### What is required
Find each line in the records below that contains the string "attached", treating uppercase and lowercase as different, and copy those lines.

### Material to process
#####

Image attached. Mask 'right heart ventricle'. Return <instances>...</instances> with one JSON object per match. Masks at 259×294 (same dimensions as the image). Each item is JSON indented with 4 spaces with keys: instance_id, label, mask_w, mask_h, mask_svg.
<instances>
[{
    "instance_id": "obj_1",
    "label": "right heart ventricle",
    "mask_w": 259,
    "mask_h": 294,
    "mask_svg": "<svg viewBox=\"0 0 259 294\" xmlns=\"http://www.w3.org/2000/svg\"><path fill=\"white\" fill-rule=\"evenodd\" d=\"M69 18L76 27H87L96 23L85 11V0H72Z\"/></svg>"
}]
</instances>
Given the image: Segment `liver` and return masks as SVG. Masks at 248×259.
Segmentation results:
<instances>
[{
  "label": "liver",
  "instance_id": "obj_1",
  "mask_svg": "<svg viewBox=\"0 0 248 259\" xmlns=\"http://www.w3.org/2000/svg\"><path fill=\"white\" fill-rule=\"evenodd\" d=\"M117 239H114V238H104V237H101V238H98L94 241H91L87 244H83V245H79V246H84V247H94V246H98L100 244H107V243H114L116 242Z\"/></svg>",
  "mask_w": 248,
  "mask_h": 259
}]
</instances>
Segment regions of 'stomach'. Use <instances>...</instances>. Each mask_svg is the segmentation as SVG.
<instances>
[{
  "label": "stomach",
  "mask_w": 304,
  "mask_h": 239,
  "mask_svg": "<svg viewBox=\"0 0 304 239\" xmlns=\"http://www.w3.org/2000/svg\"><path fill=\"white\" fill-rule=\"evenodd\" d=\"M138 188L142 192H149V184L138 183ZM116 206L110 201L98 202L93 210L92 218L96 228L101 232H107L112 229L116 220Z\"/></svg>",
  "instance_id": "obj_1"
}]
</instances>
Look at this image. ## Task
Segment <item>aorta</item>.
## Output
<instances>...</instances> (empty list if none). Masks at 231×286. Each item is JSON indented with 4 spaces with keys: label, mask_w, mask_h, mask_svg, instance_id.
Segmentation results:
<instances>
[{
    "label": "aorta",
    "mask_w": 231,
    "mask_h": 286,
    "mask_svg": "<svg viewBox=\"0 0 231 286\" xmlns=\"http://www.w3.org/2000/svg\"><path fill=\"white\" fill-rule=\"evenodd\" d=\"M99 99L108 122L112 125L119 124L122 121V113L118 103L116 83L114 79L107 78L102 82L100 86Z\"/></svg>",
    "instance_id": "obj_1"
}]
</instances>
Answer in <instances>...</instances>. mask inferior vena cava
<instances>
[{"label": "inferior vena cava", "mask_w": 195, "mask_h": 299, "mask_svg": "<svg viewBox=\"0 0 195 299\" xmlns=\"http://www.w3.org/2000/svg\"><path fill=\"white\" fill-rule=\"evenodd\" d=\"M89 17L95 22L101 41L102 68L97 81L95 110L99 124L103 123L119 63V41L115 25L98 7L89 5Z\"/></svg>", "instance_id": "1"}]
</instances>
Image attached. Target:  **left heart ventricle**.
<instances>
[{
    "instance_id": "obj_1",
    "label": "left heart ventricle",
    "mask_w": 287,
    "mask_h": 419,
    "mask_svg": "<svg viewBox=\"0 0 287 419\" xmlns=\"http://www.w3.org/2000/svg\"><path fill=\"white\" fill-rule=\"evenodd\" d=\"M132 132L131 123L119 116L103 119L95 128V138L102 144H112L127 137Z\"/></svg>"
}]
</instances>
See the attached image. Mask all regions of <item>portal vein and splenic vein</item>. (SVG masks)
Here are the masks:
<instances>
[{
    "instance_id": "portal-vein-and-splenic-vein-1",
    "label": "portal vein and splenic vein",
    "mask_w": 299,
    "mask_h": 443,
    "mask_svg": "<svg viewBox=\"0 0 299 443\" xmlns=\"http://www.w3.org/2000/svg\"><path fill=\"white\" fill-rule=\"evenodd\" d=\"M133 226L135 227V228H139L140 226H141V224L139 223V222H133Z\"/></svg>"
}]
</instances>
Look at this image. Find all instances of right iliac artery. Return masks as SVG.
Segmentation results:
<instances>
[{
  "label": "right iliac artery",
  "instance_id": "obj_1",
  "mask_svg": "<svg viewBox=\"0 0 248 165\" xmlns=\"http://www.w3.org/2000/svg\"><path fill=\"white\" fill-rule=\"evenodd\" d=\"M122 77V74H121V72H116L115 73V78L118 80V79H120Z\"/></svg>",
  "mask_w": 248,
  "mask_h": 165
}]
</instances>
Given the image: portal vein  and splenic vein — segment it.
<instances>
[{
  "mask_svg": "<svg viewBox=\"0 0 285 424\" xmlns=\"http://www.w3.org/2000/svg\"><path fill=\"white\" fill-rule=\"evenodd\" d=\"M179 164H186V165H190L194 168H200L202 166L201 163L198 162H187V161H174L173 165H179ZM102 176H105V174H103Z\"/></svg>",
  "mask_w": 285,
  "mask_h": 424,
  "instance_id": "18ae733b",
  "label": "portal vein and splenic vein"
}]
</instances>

#####

### Response to the task
Image attached. Mask 'right heart ventricle'. Return <instances>...</instances> with one JSON object per match. Masks at 259×294 (same dimensions as the image). Each item is JSON indented with 4 spaces with keys: instance_id, label, mask_w, mask_h, mask_svg.
Image attached. Target:  **left heart ventricle**.
See the attached image. Mask all regions of <item>portal vein and splenic vein</item>. (SVG masks)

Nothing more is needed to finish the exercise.